▸ What is expected
Copy exactly the lines of the records below, and only those lines, beginning with the line that contains "product description" and ending with the line that contains "ZD Toy Role Play Mask Thanos".

━━ Provided records

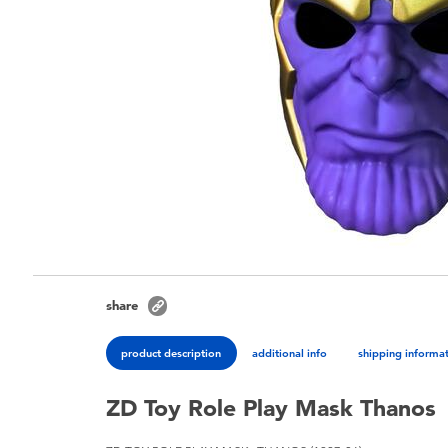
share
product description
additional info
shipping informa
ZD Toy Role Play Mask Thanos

━━━━
━━ Provided records

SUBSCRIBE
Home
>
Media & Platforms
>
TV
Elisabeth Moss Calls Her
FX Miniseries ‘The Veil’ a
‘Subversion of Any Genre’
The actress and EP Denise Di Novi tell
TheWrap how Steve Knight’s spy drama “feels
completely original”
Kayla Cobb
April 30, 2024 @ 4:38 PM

━━━━

▸ Exercise output
product description
additional info
shipping informa
ZD Toy Role Play Mask Thanos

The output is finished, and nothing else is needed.